FF went further than swipes against its opponents by trying to get rid of proportional representation in 1959 and 1968, both referendums resulting in defeat. It argued the case in 1968 that with the straight vote system “you will be sure that your vote is used to elect the candidate you want instead of benefitting a man you do not want as has happened with PR [proportional representation]”.

Patronising the electorate in this way was unwise, especially given contemporary research highlighting that with the straight vote FF would get 70 per cent of the seats on 40 per cent of the vote, widely regarded as a potential “fraud against democracy”.

At a later stage, FF contended that non-participation in coalition was a “core value”, but at the very time FF’s Pádraig Flynn was trumpeting this position during an RTÉ radio interview in 1989, his party leader Charles Haughey was ensconced in a meeting with the Progressive Democrats leader Des O’Malley, indicating he would concede two cabinet posts to the PDs. Asked by a backbencher how he would sell this to cabinet colleagues, Haughey barked “they are only a crowd of gobshites”.
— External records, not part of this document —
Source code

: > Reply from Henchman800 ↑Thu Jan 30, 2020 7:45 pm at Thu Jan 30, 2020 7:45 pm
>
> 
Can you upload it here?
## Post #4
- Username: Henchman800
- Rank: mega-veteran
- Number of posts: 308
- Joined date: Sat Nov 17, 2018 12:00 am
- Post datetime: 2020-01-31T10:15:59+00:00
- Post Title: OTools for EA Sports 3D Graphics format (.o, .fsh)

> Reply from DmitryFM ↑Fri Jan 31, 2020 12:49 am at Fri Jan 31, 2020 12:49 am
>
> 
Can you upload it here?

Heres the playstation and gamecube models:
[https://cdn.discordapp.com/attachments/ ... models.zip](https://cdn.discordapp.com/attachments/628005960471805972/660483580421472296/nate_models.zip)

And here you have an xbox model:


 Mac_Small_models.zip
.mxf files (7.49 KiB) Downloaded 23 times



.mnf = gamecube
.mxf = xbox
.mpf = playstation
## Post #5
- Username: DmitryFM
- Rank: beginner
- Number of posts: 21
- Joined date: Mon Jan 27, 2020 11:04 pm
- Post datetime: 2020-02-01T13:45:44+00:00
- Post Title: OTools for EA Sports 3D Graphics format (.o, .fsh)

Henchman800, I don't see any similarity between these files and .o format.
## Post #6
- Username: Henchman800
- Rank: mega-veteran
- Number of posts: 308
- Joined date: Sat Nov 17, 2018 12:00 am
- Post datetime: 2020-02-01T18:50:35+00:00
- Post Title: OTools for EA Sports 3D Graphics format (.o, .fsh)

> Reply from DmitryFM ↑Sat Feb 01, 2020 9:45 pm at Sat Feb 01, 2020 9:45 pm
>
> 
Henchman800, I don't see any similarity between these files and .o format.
As is suggested by the 1948-51 experience, emphasising ideological 'purity' in a hybrid government can lead to destabilisation

Many who supported Labour in 1992 when the party won 33 seats were perturbed at its decision to govern with FF, but arguments about stability, national interest and putting manners on arrogant, long-time dominators of politics were marshalled. In truth, given our electoral system, and recent political fragmentation, we really do not know what government we are voting for.

For all the talk of new dawns, the idea of FF and FG sharing power is not unprecedented. FG leader Alan Dukes had a chat with Haughey in 1989 about the possibility of such a grand coalition. The price for Dukes’s support was seven out of 15 cabinet posts and a revolving taoiseach. I suspect Haughey’s private reaction to that involved the use of even stronger expletives than “gobshites”.

While the numbers game has changed dramatically the historical experiences remain relevant to possible coalition formation and assessing what can be realistically achieved. Smaller parties require a strong sense of what they must or need to prioritise. Clann na Poblachta lost eight of its 10 seats coming out of the 1948 coalition, paying a price for vicious internal disputes, no shortage of arrogance and what its own Noël Browne characterised as its “utopian wooliness”. Browne also admitted in his memoir that he was not quite sure what the party stood for.

As is also suggested by the 1948-51 experience, emphasising ideological “purity” in a hybrid government can lead to destabilisation, and considerable skill is needed to manage inter-party relationships effectively, something Costello managed well given the scale of his task.

The Labour party in that government also brought considerable focus and action to its main priority: building houses. A brochure produced by the coalition proudly announced Ireland is Building, inaugurating a 10-year plan to build 110,000 houses. A slogan, surely, for our times too.